I sat on a panel today at the Government Open Source Convention with folks from SUN, IBM, Adobe, and the OpenDocument Foundation. I have been remiss in blogging as of late due to an absolute tidal wave of work that has taken time away from posting out my thoughts. I'm sure some of you have been deeply disappointed with my silence. :-)
Before I share my thoughts on the panel - I would like to thank Andy Stein (Director of IT for the City of Newport News, VA) for doing such a great job moderating the panel. Unlike some panels where things rat-hole and the breadth of an issue doesn't get touched upon - Andy kept us in line and moving through topics. Not easy with five opinionated people sharing the stage.
There were two things that struck me from the conversation:
The panel started with a presentation from the OpenDocument Foundation. This is an organization whose charter states that they will promote ODF. (I almost want to write that twice...) They are now saying that commercial interests have so distorted the goals of ODF that they have decided a different document format is really the way to go. They are advocating a move to the W3C Compound Document Format.
Ok, I know Rob Weir has already written a big piece on this and is working hard to distance the real ODF crowd from the...well...unreal ODF crowd. More on this later.

◆ ACTIVITY LIST:
• a. Decide whether each statement agrees with the blog post about the panel. Answer yes or no for each, and quote the words that decide it.
(i) Andy Stein moderated the panel.
(ii) The panel ended with a presentation from the OpenDocument Foundation.
(iii) Four people shared the stage.
• b. Resume the blog post about the panel, starting after its last sentence.
The lines after this are separate material and have nothing to do with the blog post about the panel.

◆ PROVIDED MATERIAL:
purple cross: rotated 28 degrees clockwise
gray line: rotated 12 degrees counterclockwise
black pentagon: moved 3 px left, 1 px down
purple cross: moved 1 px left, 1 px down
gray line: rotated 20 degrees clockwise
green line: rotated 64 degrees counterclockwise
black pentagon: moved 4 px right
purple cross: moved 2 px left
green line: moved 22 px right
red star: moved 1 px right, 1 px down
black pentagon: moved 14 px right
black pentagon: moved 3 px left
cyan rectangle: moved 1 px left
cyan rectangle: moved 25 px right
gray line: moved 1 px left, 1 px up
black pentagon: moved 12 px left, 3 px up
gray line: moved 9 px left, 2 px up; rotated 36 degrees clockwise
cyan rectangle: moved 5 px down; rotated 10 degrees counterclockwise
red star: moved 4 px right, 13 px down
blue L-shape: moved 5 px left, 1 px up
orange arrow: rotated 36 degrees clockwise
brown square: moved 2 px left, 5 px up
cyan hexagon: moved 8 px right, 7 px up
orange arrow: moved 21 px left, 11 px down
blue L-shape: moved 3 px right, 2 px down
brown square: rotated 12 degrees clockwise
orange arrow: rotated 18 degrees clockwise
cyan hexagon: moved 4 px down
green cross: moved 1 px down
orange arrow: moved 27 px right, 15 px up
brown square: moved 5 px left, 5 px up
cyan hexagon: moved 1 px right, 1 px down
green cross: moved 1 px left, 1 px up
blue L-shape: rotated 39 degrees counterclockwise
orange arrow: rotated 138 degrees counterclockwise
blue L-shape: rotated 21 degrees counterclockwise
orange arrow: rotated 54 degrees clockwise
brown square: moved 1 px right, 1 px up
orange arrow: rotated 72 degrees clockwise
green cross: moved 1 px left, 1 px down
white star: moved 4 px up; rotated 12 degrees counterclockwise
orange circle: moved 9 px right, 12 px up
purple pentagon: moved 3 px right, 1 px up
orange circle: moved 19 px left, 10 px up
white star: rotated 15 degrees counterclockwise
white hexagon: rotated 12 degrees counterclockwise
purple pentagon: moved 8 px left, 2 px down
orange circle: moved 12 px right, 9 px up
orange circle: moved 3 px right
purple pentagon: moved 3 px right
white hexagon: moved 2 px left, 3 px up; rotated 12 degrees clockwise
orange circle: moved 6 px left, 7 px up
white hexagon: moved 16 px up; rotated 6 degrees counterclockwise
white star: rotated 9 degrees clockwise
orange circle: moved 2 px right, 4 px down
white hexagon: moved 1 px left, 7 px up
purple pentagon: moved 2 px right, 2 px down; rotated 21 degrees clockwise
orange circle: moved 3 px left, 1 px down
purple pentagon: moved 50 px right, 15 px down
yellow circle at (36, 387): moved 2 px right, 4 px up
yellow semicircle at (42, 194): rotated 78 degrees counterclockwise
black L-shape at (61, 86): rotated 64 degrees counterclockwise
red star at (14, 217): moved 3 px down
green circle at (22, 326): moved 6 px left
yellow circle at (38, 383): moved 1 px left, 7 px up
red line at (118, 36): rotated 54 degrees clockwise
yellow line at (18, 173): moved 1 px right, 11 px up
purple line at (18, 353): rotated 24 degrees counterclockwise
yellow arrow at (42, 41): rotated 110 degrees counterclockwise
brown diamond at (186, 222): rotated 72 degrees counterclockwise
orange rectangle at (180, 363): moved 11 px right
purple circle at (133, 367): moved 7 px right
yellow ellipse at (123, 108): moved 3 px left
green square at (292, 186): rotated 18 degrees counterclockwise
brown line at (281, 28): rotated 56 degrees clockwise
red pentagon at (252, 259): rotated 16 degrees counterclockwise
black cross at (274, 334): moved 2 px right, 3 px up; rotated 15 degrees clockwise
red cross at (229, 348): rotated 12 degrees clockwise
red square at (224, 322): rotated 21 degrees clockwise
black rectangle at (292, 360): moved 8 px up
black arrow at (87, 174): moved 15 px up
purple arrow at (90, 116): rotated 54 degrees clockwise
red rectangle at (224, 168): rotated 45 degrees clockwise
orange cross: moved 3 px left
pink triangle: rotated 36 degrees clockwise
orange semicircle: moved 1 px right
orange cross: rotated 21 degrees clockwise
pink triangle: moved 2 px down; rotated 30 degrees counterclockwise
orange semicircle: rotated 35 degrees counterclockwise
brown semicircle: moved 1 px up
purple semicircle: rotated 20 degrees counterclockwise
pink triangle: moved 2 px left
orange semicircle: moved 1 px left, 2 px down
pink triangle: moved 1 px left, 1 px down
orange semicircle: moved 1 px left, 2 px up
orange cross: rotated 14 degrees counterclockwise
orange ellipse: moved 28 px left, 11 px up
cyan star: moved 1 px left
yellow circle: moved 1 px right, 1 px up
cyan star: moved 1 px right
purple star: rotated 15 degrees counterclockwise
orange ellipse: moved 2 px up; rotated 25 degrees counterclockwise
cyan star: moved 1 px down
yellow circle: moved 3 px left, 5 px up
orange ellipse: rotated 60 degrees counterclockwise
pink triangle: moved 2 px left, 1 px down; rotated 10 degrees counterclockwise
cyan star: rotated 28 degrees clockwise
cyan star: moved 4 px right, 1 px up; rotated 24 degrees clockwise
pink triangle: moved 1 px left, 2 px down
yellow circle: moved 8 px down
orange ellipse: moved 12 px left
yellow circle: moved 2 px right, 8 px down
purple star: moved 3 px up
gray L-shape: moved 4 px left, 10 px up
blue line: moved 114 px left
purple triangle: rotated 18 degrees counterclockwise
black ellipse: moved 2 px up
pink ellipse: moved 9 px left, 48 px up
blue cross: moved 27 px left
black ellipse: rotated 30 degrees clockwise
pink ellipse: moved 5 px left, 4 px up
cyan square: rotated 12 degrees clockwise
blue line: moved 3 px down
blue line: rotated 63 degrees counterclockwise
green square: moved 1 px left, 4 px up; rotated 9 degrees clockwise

◆ RESULTS IN ORDER:
• a.
(i) Yes: "I would like to thank Andy Stein (Director of IT for the City of Newport News, VA) for doing such a great job moderating the panel."
(ii) No: "The panel started with a presentation from the OpenDocument Foundation."
(iii) No: "Not easy with five opinionated people sharing the stage."

• b.
As I mentioned, the panel also had Jim King, the technical lead for Adobe's ISO efforts on PDF. Ah, here is a different document format that is rather broadly used as well. I would question Jim's statement that there are more documents in PDF than in any other format. That is most certainly true online - but saved on hard drives around the world? My guess is that MS Office formats would be more common - but that is conjecture on my part. But I digress. The fact is, they have done innovative work on document formats of a different sort and are standardizing that work. But, Jim went on to share the fact that they too have a "XML friendly" document format up on their site for you to use as well.
And, there is ODF.
And there is UOF.
And there are >100 vertical industry document formats using XML.
And (and this is a biggie) these formats progress and change over time so ODF 1.0 docs will need to be addressed by apps built only to work with ODF 1.2 (for example)
So, I am a bit baffled with the "there should be only one" discussion still going on. Is it possible that document formats represent a different space than something like a network protocol? That ultimately, the document formats really are a representation of features/functions of the apps that use them, and that since this is software - translation really is the answer? Hasn't that always been the answer? Isn't that why software is SO VERY different from the physical world?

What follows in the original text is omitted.